In particular, teams like 23XI Racing, owned by Michael Jordan, Curtis Polk, and Denny Hamlin, are unsatisfied with the revenue split, which provides teams around $8.5 million annually—still below the $10 million they initially sought. The teams have also been lobbying for a permanent charter system, which NASCAR has resisted, preferring instead to renew contracts on a rolling basis tied to television deals.
One of the most contentious issues has been the intellectual property rights and how new revenue streams, such as sports betting, are distributed. 23XI Racing, led by Hamlin, has made it clear that their contributions—through star drivers and team investments—deserve greater acknowledgment from NASCAR. As Hamlin put it, “Fans don’t come to see cars go in circles. They come to watch superstars like Chase Elliott, Kyle Larson, and Kyle Busch.”
Despite the negotiations, NASCAR issued an ultimatum to the teams on Friday: sign the deal by midnight, or risk losing charter privileges. Most teams signed the agreement, feeling they had no choice but to accept under duress. An anonymous team owner described the situation as a “gun to our heads,” while RFK Racing co-owner Brad Keselowski expressed a more diplomatic view, saying it was important to get the situation “settled.”
For teams like 23XI Racing, the deal was unacceptable. Curtis Polk called out the contract as being “predatory,” explaining that they couldn’t sign under such conditions. Polk, holding firm, stated that this is “not the 1960s” and such strong-arm tactics wouldn’t stand in today’s business environment.
The future remains uncertain for NASCAR, 23XI, and Front Row Motorsports. NASCAR has threatened to revoke the charters of teams that didn’t sign the agreement, but that could lead to legal battles and even deeper fractures within the sport. Meanwhile, other teams are likely watching closely to see how this standoff unfolds, as any potential changes could impact their future deals.
This conflict could significantly shape the sport’s future.

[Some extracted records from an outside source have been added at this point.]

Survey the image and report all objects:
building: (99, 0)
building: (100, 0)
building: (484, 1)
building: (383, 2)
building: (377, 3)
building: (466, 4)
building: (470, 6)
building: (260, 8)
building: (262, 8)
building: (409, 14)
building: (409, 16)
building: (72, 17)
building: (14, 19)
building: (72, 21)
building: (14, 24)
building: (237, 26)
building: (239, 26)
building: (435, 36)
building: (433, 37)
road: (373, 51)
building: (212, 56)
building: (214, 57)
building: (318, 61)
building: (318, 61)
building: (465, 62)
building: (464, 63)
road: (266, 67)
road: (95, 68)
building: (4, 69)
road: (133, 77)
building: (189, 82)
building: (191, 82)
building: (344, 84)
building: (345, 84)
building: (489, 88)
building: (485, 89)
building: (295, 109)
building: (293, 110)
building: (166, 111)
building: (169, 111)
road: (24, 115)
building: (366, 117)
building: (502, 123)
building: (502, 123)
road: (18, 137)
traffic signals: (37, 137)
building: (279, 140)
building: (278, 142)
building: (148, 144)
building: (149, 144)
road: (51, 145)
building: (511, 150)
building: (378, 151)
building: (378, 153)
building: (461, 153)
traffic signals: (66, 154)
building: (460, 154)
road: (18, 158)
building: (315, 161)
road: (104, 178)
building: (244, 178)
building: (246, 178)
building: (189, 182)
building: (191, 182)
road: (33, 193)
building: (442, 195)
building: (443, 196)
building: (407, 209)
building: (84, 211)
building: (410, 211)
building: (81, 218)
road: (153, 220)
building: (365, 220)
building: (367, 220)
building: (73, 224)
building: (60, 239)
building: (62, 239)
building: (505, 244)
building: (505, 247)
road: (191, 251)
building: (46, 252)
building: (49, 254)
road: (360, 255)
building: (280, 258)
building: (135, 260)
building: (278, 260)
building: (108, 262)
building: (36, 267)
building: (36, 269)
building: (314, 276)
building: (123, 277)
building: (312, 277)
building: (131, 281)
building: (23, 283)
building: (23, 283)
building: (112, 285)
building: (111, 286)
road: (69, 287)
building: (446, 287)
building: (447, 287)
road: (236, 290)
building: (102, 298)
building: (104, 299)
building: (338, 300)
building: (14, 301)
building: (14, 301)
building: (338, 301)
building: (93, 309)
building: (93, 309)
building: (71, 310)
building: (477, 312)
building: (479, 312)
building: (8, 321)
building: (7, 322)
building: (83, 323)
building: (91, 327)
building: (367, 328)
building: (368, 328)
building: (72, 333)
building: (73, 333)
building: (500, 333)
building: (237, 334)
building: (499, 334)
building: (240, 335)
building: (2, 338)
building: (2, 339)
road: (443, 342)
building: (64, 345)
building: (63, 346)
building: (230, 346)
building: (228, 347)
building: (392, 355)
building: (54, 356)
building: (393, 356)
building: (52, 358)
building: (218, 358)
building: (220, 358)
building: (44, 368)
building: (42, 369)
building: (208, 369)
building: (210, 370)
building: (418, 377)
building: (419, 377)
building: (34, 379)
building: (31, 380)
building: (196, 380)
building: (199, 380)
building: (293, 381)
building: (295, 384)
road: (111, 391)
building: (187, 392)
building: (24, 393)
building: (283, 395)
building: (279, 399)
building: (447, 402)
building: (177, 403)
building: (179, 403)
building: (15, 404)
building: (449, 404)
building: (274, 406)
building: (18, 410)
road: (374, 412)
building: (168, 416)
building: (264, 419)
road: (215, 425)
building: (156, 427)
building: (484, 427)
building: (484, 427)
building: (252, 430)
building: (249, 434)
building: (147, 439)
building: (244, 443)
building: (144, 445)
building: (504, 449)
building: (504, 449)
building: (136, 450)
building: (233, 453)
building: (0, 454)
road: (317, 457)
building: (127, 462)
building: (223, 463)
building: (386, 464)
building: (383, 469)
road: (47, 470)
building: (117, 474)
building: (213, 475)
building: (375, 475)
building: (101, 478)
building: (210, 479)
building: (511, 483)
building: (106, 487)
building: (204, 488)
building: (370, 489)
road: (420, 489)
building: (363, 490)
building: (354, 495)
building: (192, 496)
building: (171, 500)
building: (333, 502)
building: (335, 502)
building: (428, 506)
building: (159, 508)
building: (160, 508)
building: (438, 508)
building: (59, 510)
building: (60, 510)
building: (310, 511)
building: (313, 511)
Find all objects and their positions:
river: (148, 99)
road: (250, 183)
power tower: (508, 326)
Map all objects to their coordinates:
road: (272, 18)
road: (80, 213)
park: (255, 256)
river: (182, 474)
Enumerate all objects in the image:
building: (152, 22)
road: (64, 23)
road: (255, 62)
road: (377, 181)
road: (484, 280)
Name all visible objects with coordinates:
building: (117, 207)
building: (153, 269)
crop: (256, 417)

Without teams and their star drivers, NASCAR’s appeal to fans would diminish, yet teams rely on NASCAR’s brand and organizational structure to remain competitive and profitable. How this situation is resolved could set a precedent for the next generation of the sport, for better or for worse.
What’s clear is that NASCAR and its teams are at a crossroads. Both sides must now decide whether they will collaborate for the growth of the sport or continue down a path of division and uncertainty. If a resolution isn’t found soon, it’s not just the 2024 season that could be in jeopardy—it’s the entire future of NASCAR.